Even though I was beginning in the middle of the exotic lady's catalog of parallels, their general nature was soon obvious. Though separated in time by more than a millennium, Etruscan art and Florentine were similar because they shared the Italian Spirit (gesture). They were alike in that they were Passionate (she spat the words out like Anna Magniani). They were both Vital. They both showed Love of Life and Love of the Common People. They Accepted Life As It Was, and were Earthy, Simple, Sincere. My memory may have played some tricks on me, but these were the sorts of parallels we were asked to take seriously. She talked on and on, then ended with a flourish and sat down, a triumphant smile on her face.

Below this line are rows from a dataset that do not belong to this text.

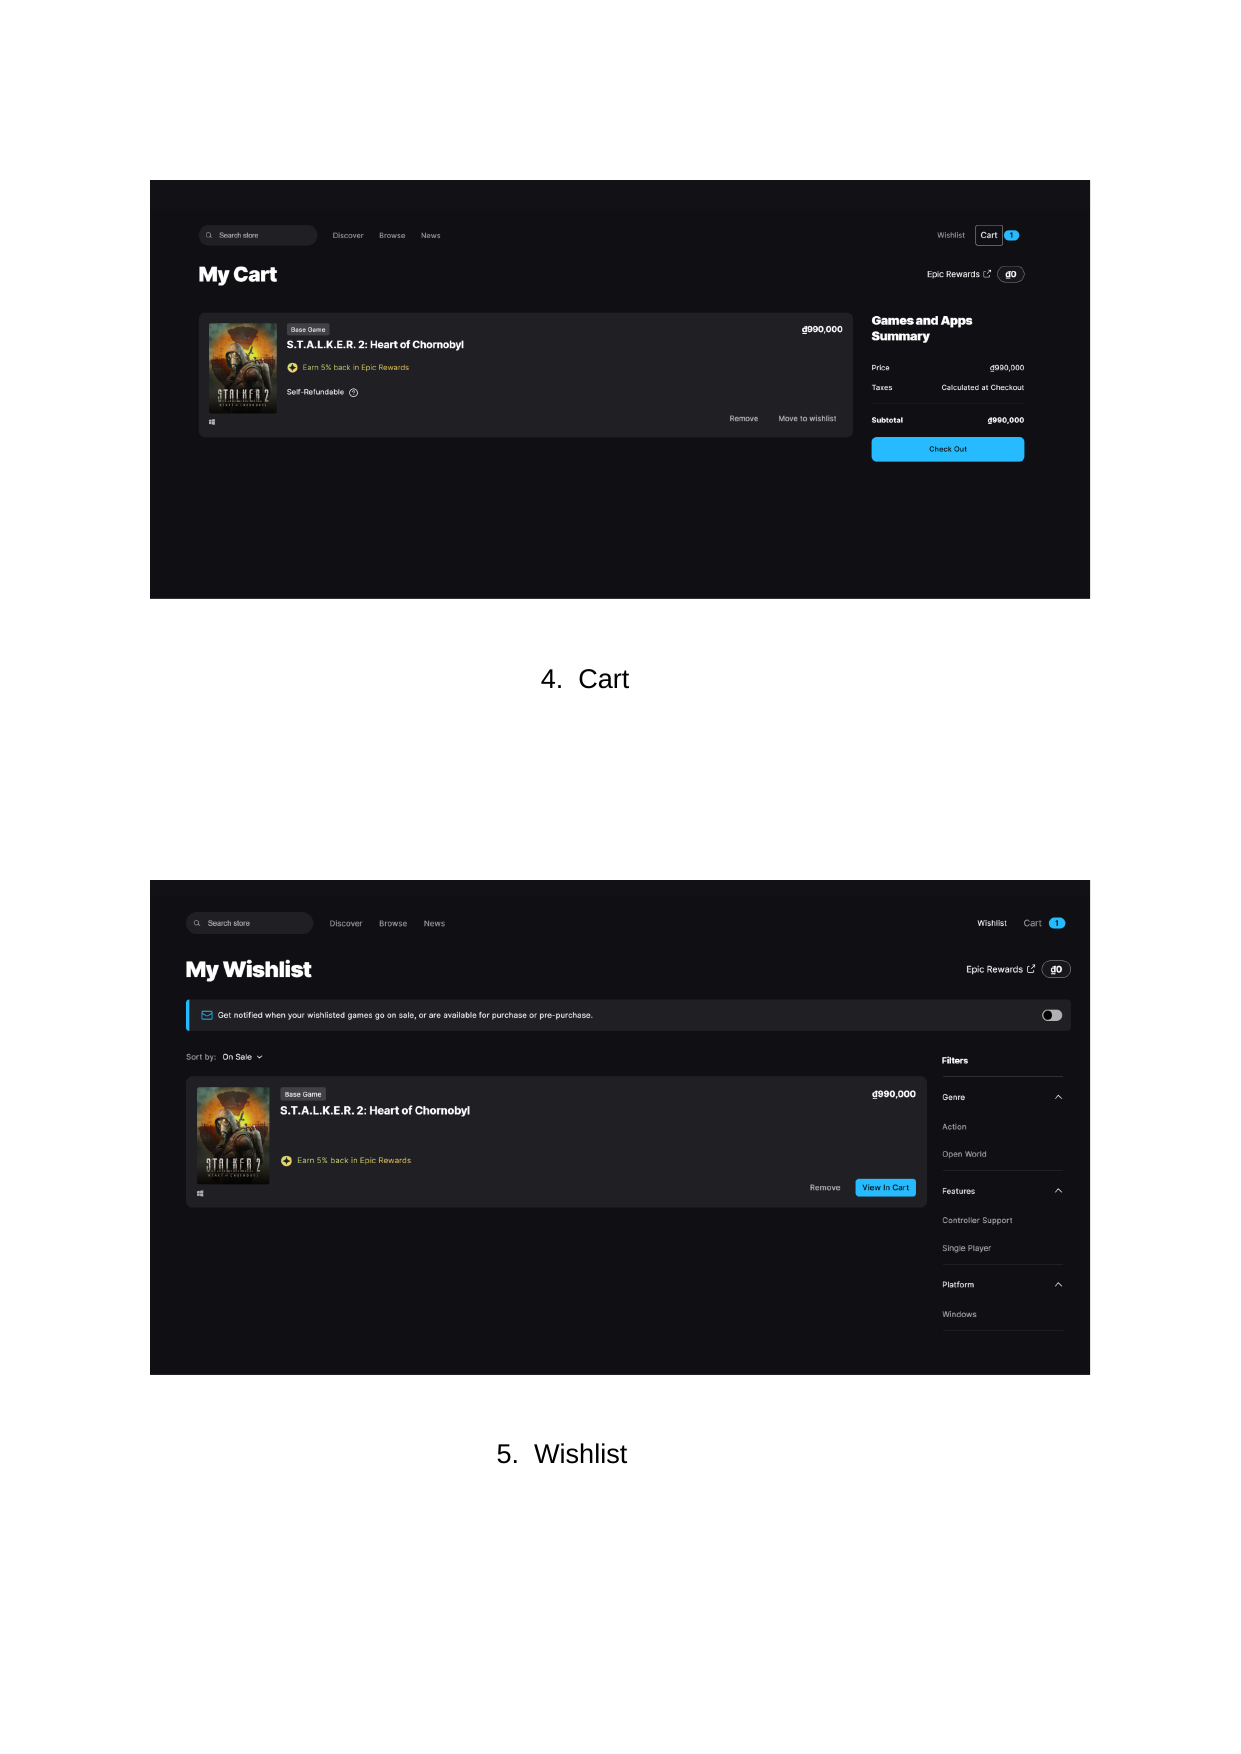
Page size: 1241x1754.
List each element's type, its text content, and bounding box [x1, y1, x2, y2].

subtitle Cart [541, 663, 1198, 694]
subtitle Wishlist [496, 1438, 1198, 1470]
picture [150, 180, 1091, 599]
picture [150, 880, 1091, 1375]
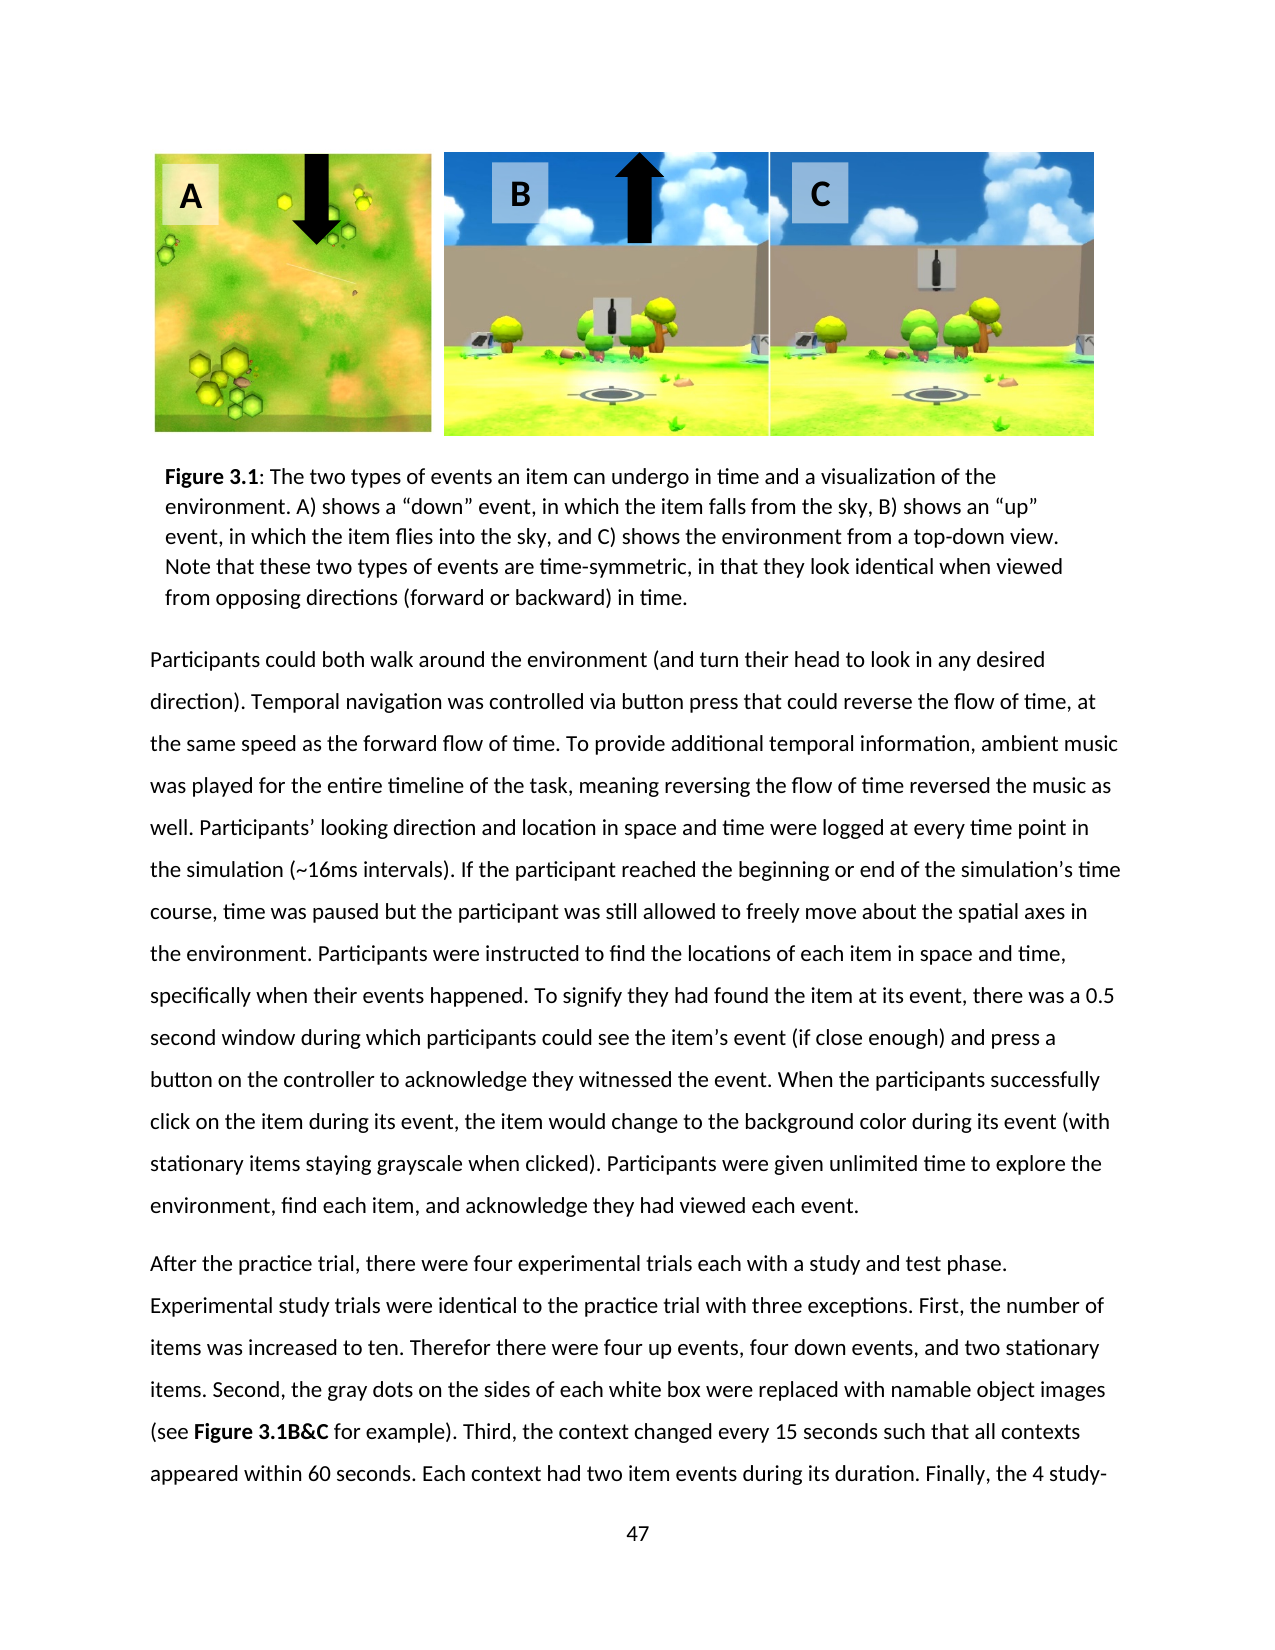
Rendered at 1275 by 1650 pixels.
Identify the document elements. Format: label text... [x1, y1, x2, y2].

text [162, 163, 219, 225]
text Participants could both walk around the environment (and turn their head to look in any desired direction). Temporal navigation was controlled via button press that could reverse the flow of time, at the same speed as the forward flow of time. To provide additional temporal information, ambient music was played for the entire timeline of the task, meaning reversing the flow of time reversed the music as well. Participants’ looking direction and location in space and time were logged at every time point in the simulation (~16ms intervals). If the participant reached the beginning or end of the simulation’s time course, time was paused but the participant was still allowed to freely move about the spatial axes in the environment. Participants were instructed to find the locations of each item in space and time, specifically when their events happened. To signify they had found the item at its event, there was a 0.5 second window during which participants could see the item’s event (if close enough) and press a button on the controller to acknowledge they witnessed the event. When the participants successfully click on the item during its event, the item would change to the background color during its event (with stationary items staying grayscale when clicked). Participants were given unlimited time to explore the environment, find each item, and acknowledge they had viewed each event. [150, 645, 1125, 1219]
text [792, 162, 849, 224]
text [492, 162, 549, 224]
text [150, 1249, 1125, 1487]
picture [150, 149, 436, 436]
picture [444, 152, 1094, 436]
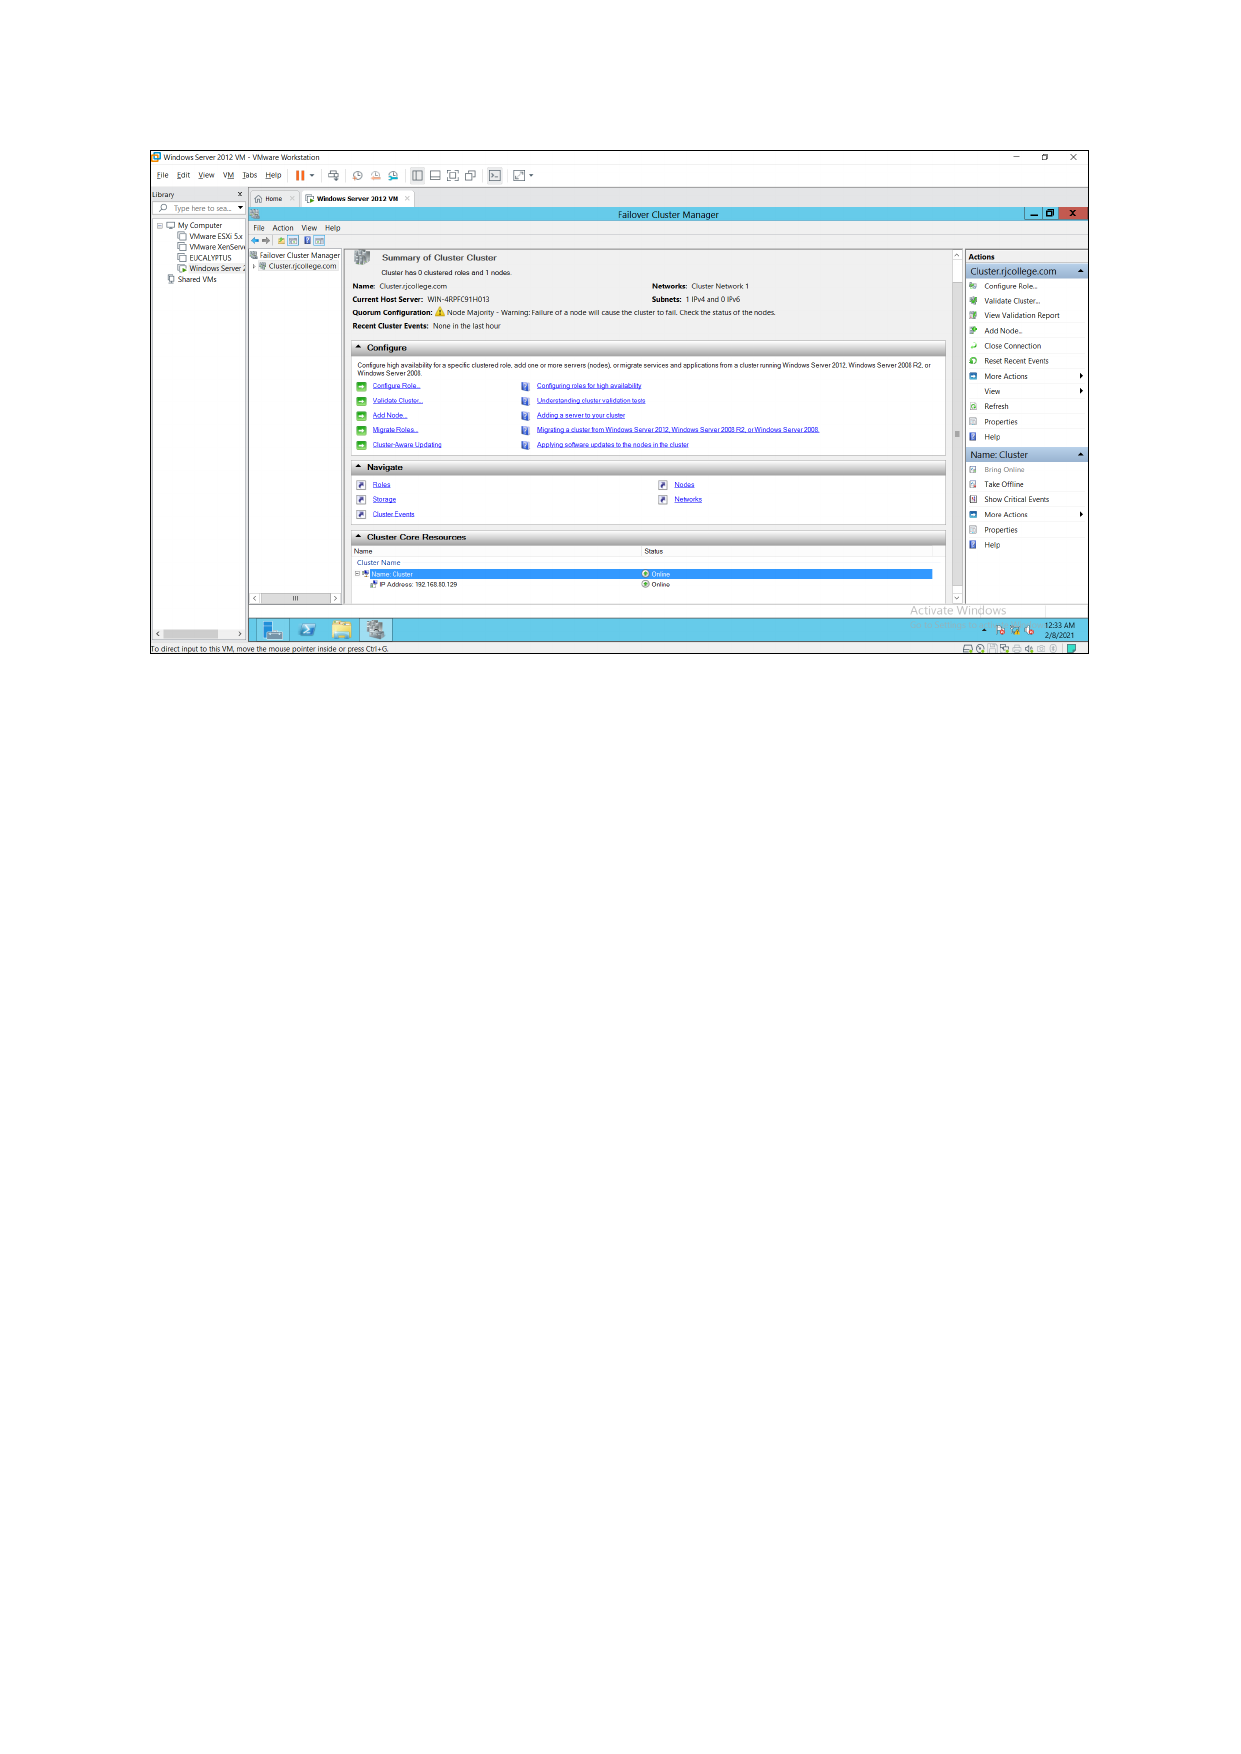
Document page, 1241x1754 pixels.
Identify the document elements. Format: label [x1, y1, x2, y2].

To the audience's credit, no one left. In fact, midway through the exotic lady's rhapsody, a girl entered the room and sat quickly in the back row of seats. She was pretty in a cola-ad kind of way - tall, lithe, self-possessed. And she was young: after she came in the exotic lady seemed to fade by comparison. When our applause died down, Merritt Y. Hughes introduced the girl as a LaCrosse State speech major who would deliver the final paper of the afternoon for its two co-authors, two professors from the University of Wisconsin-Milwaukee, who could not be with us. My heart sank when I heard the title: "Wisconsin's Contribution to Musical Composition." It proved to be as terrifyingly banal as its title promised. Wisconsin's contributions were slight. I seem to remember a nineteenth century coloratura who rose to be a voice teacher in New York; a concertmaster with the Cleveland Orchestra who wrote a number of sonatas and one violin concerto; Carrie Jacobs Bond, a housewife who wrote "I Love You Truly"; Woody Herman, who graduated from Marquette as an English major; the composer of "Toot, Toot, Tootsie, Goodbye"; a man who had played with the Horace Heidt band and who now was an executive of the American Broadcasting Company . . . As the list went on, I could feel my gorge rising. At least the wispy lady and the exotic lady had some sort of passion I could learn from. This paper on Wisconsin's composers was the most arid and cynically trivial piece of scholarship I had ever encountered. Who were they to ask me to drive all the way from Madison to hear this, especially since the authors themselves declined to come? Who were they to put my intelligent and sensitive (although admittedly slight) paper on the same program with all this twaddle? I slumped in my chair, thinking black thoughts. Here we were - me, Merritt Y. Hughes, the pretty girl speech major, the exotic lady, the county agents, the Russian peasants - all brought together by a malevolent deity right out of a nineteenth century novel in order to make some sort of cosmic joke.

Then unexpectedly the girl, who had been happily and prettily mouthing someone else's words, began to understand the full vapidity of what she was saying. First she smiled briefly, then she hesitated and gasped. Finally she began to read as fast as she could, evidently fearing that if she once stopped she would break down. Minor bassoonists, piano teachers, jinglewriters sped by in her talk. When it was over, she ran from the room. Here at least was one thing the afternoon had accomplished. One pretty speech major had discovered just how silly academics could be. A lot of effort by a lot of people went into teaching her that lesson, but perhaps in the long run it was worth it.

Merritt Y. Hughes took the podium uncertainly and asked for questions. He looked hopefully but not confidently about the room. There were none. After he adjourned the literary section of the Wisconsin Academy for another year, I walked up to him to say goodbye. "There are usually questions," he said, "but people just didn't seem to want to ask any this year." I rejoined my colleague, and we drove back to Madison. I didn't send my manuscript to the editor of Transactions, and it remains unpublished to this day.